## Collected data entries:
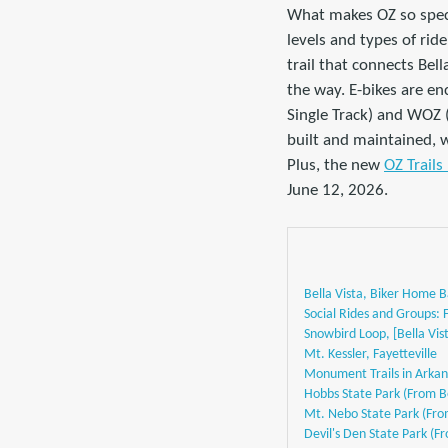
What makes OZ so specia
levels and types of rid
trail that connects Bel
the way. E-bikes are en
Single Track) and WOZ (
built and maintained, w
Plus, the new
OZ Trails
June 12, 2026.
Bella Vista, Biker Home 
Social Rides and Groups:
Snowbird Loop, [Bella Vist
Mt. Kessler, Fayetteville
Monument Trails in Arkan
Hobbs State Park (From Be
Mt. Nebo State Park (From
Devil's Den State Park (Fr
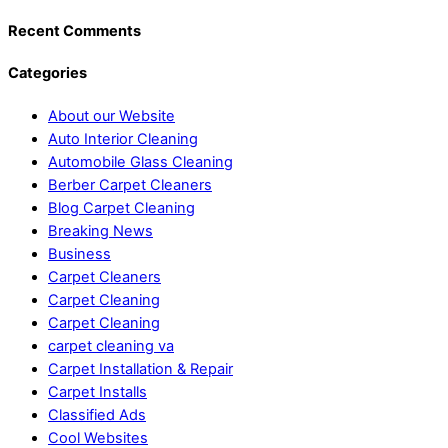
Recent Comments
Categories
About our Website
Auto Interior Cleaning
Automobile Glass Cleaning
Berber Carpet Cleaners
Blog Carpet Cleaning
Breaking News
Business
Carpet Cleaners
Carpet Cleaning
Carpet Cleaning
carpet cleaning va
Carpet Installation & Repair
Carpet Installs
Classified Ads
Cool Websites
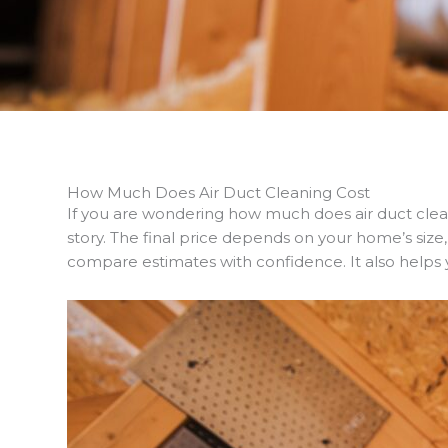
How Much Does Air Duct Cleaning Cost
If you are wondering how much does air duct cle
story. The final price depends on your home’s siz
compare estimates with confidence. It also helps yo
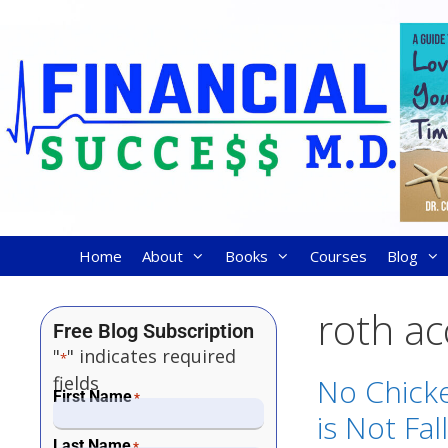
Home
About
Books
Courses
Blog
roth a
Free Blog Subscription
"
" indicates required
*
fields
No Chicke
First Name
*
is Not Fal
Last Name
*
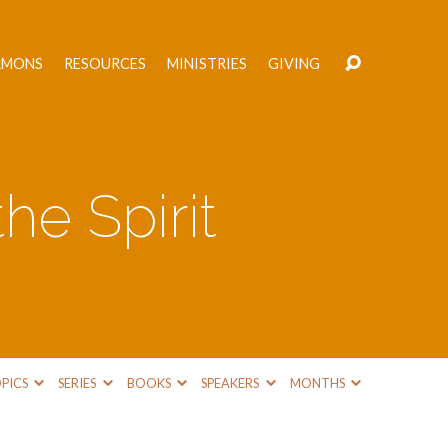
RMONS
RESOURCES
MINISTRIES
GIVING
he Spirit
PICS
SERIES
BOOKS
SPEAKERS
MONTHS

## BRIEF:
Identify every line above with the string "Park" in it. Copy those lines.

## RESPONSE:
Hobbs State Park (From Be
Mt. Nebo State Park (From
Devil's Den State Park (Fr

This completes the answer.